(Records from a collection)

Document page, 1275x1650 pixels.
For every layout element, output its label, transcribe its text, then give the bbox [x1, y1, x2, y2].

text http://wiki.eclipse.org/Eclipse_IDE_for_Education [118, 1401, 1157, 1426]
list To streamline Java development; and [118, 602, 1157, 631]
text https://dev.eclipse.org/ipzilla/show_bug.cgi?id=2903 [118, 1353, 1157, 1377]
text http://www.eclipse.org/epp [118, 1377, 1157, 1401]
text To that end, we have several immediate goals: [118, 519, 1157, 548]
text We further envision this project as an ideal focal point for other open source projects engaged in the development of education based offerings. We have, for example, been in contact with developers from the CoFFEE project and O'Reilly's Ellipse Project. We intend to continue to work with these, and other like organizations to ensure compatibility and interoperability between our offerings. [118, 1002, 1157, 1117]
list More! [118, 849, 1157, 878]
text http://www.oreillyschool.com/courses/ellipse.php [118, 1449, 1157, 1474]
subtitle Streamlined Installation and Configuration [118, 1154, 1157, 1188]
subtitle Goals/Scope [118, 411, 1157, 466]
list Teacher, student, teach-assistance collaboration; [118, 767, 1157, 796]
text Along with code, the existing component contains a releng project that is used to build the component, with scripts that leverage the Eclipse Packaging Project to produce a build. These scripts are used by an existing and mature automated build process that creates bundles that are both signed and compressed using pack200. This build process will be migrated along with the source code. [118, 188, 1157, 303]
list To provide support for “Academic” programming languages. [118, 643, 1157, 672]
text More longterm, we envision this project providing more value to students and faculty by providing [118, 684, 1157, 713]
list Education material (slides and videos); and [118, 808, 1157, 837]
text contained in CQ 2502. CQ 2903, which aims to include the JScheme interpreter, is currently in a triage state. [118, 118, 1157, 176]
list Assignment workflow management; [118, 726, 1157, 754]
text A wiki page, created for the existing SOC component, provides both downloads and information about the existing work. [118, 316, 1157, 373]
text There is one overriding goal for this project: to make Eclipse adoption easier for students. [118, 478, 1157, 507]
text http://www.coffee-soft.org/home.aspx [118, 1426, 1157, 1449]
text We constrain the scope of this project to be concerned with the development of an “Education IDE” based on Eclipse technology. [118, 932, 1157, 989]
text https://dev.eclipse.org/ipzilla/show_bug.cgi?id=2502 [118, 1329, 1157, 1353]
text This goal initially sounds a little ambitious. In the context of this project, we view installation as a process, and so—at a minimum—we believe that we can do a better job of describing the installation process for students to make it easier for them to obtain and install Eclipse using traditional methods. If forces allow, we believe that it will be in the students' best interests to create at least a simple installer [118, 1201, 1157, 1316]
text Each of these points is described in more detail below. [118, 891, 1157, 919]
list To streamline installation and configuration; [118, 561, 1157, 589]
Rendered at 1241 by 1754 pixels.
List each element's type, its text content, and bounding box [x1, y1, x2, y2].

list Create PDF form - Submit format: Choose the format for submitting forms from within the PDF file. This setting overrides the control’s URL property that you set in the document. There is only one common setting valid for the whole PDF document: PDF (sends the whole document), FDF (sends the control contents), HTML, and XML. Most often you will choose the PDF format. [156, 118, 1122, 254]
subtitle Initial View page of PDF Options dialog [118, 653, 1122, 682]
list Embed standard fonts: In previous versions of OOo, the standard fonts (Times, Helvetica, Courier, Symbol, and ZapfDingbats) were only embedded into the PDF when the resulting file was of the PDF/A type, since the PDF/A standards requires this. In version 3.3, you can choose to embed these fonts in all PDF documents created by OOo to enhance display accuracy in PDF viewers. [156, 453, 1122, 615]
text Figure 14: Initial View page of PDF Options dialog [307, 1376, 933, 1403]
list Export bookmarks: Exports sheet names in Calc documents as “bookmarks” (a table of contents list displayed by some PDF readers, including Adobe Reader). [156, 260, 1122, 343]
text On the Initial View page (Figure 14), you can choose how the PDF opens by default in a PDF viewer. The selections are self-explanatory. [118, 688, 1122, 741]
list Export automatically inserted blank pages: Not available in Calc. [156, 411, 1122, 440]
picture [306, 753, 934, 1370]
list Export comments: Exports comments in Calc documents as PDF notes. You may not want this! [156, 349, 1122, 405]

• Given problem
Can you quote, word for word, the lines in the entries above, starting at the line that contains "1401, 1157, 1426]" and stopping after the line that contains "list More! [118, 849, 1157, 878]", with both of those lines included?

• Exercise solution
text http://wiki.eclipse.org/Eclipse_IDE_for_Education [118, 1401, 1157, 1426]
list To streamline Java development; and [118, 602, 1157, 631]
text https://dev.eclipse.org/ipzilla/show_bug.cgi?id=2903 [118, 1353, 1157, 1377]
text http://www.eclipse.org/epp [118, 1377, 1157, 1401]
text To that end, we have several immediate goals: [118, 519, 1157, 548]
text We further envision this project as an ideal focal point for other open source projects engaged in the development of education based offerings. We have, for example, been in contact with developers from the CoFFEE project and O'Reilly's Ellipse Project. We intend to continue to work with these, and other like organizations to ensure compatibility and interoperability between our offerings. [118, 1002, 1157, 1117]
list More! [118, 849, 1157, 878]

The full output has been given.